A spokesman for the city of Austin said it hadn’t received any safety incident reports regarding Tesla’s robotaxis over the weekend.
Chief Executive Officer Elon Musk celebrated the start of Tesla’s robotaxi operations on Sunday, congratulating employees for what he said was a successful launch. Wall Street analysts also published broadly positive reports, with Barclays analyst Dan Levy writing that the first day of service was “largely uneventful.”
Tesla shares rose 9.3% as of 1:33 p.m. in New York on Monday after earlier gaining as much as 11%, the biggest intraday jump since April 9.
Another video posted Sunday captured two riders in a driverless Model Y having trouble after pressing a button on the rear screen of the vehicle to indicate that they wanted the vehicle to pull over.

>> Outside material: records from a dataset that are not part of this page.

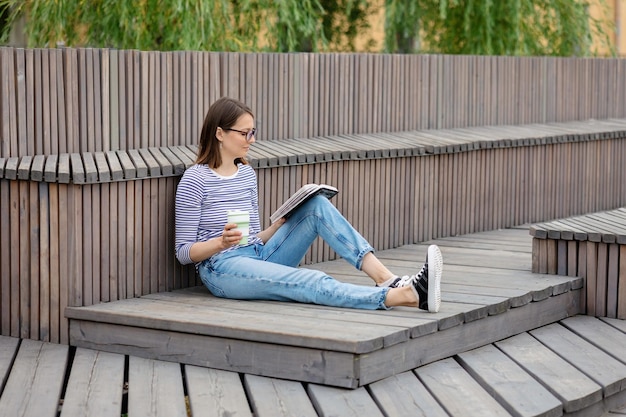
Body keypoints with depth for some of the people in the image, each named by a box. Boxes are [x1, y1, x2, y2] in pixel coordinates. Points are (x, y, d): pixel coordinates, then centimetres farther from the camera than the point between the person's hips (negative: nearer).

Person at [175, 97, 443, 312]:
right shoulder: (195, 180, -6)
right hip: (222, 270, -7)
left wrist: (280, 225, -1)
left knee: (318, 206, -12)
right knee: (310, 282, -31)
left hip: (259, 257, 7)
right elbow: (183, 252, -7)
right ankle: (407, 296, -47)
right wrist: (221, 242, -25)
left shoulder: (247, 174, 14)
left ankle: (386, 278, -27)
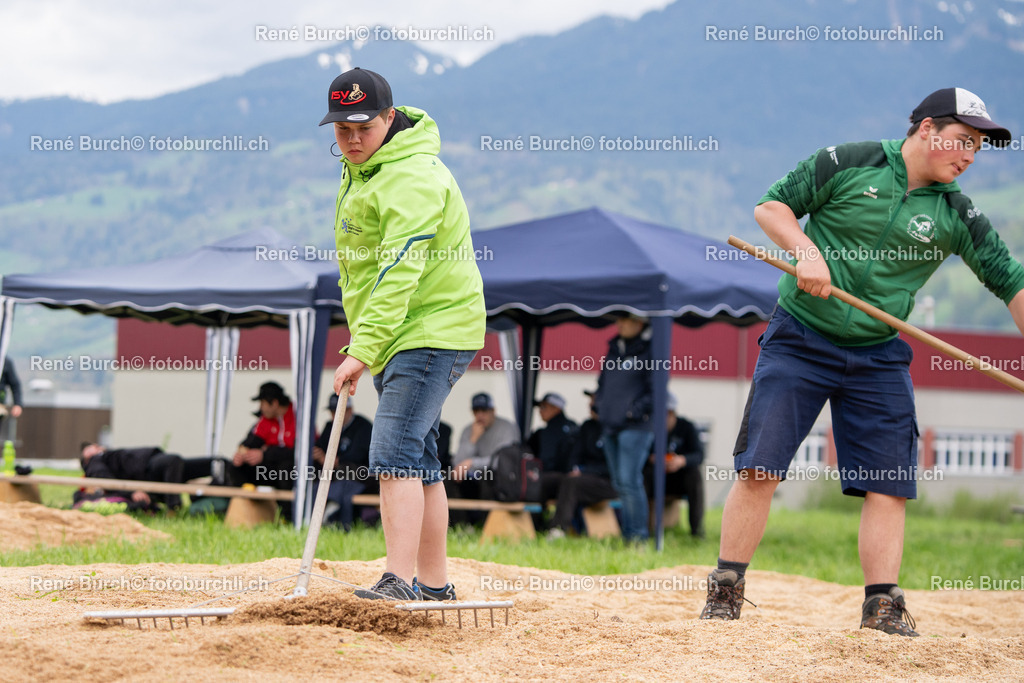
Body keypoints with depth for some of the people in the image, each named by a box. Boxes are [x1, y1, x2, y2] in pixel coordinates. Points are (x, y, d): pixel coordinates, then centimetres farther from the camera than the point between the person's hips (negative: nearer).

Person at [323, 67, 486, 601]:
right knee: (417, 461, 12)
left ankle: (401, 582, -26)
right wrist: (360, 337, 19)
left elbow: (398, 272, -27)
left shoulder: (412, 178, -19)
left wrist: (363, 349, -32)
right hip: (397, 337, 10)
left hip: (433, 331, -10)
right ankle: (435, 587, 19)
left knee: (394, 453, -21)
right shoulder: (360, 172, 13)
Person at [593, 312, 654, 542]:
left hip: (635, 428, -8)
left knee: (629, 481, -14)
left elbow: (657, 388, -11)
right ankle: (627, 534, 14)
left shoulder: (649, 350, -6)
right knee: (619, 484, 9)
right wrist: (601, 404, 13)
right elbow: (603, 381, 27)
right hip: (610, 427, 8)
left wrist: (638, 409, -17)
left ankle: (638, 537, -10)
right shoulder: (614, 349, 17)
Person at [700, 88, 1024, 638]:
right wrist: (806, 250, -18)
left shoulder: (957, 215, 1)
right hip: (799, 339, -3)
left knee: (889, 483, -2)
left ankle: (882, 608, 4)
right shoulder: (849, 164, -5)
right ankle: (724, 594, 3)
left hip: (879, 359, 3)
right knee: (759, 467, -6)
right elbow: (772, 206, -1)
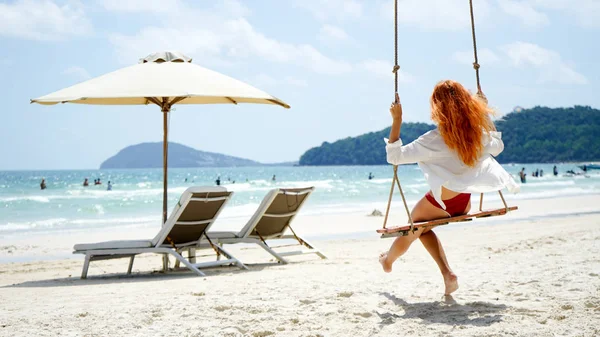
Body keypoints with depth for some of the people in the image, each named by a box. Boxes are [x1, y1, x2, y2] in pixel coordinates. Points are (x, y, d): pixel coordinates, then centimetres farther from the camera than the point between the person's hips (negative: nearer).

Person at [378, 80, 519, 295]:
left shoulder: (433, 141, -27)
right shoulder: (478, 131, -11)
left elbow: (394, 156, -24)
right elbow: (497, 147, 12)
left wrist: (397, 120, -24)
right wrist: (486, 116, 14)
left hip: (440, 204, -6)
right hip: (465, 204, 6)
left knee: (413, 229, 23)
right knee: (423, 228, 29)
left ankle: (388, 260, 46)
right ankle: (447, 274, 21)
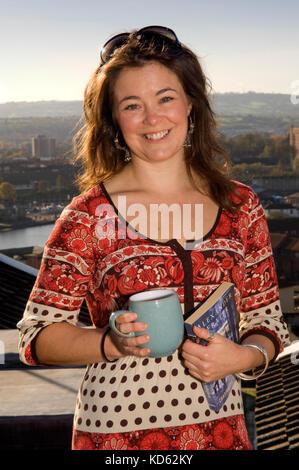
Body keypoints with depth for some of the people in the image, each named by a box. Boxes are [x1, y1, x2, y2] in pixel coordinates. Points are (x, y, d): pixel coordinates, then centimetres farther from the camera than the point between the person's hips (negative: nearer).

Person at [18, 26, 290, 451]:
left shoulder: (240, 206, 0)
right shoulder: (89, 216, -9)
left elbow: (268, 321, 7)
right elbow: (36, 337, -5)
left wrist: (241, 357, -13)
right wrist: (112, 342, -21)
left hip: (220, 428, 3)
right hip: (117, 431, -2)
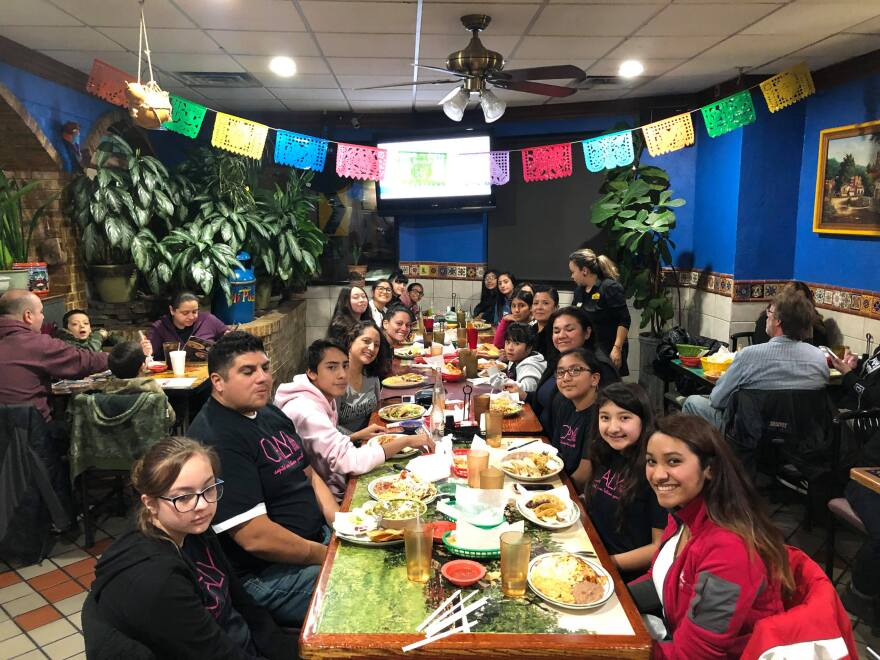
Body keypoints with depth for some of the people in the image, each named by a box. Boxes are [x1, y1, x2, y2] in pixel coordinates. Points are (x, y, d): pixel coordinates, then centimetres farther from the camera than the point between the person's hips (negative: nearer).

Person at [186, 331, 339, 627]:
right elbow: (255, 538, -25)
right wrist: (327, 556, -15)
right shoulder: (217, 440, -22)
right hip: (263, 575, -9)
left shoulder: (269, 413, 10)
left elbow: (307, 474, 16)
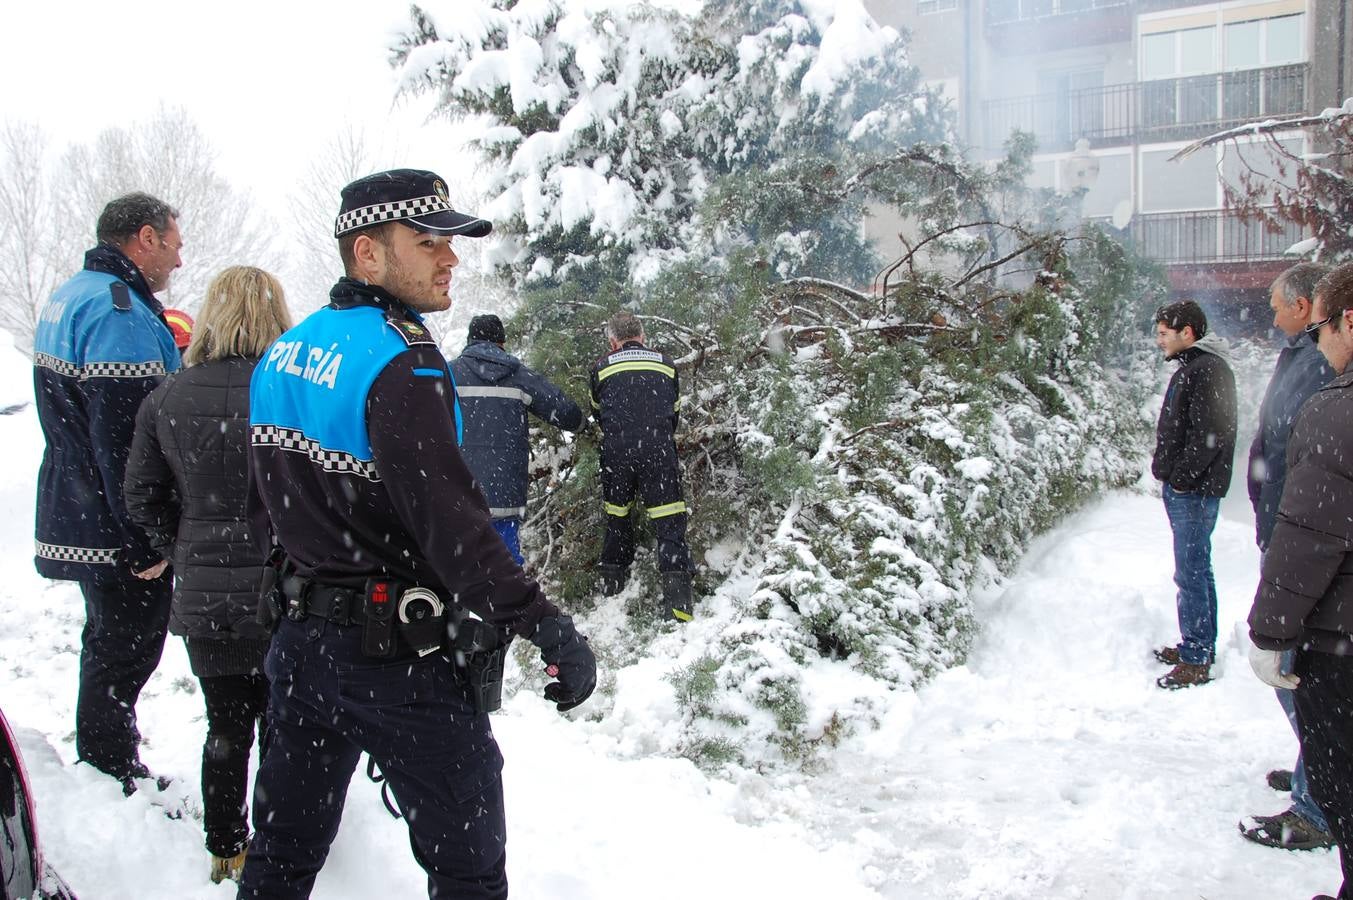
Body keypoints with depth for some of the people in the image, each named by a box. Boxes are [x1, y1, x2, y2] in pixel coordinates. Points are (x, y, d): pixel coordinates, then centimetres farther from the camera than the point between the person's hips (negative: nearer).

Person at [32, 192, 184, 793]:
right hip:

After the YouTuber who goes by Bearded Tesla Guy pressed the button, a message popped up on the screen indicating that the Model Y would find a safe location to pull over. But rather than execute a pull-over maneuver, the vehicle came to a stop in the middle of the road.
After the riders have a brief discussion with a remote customer-support worker who gets the Tesla going again, it took a second conversation with remote support to get the Model Y to route to the riders’ desired drop-off destination.
Trudell and Carlson write for Bloomberg.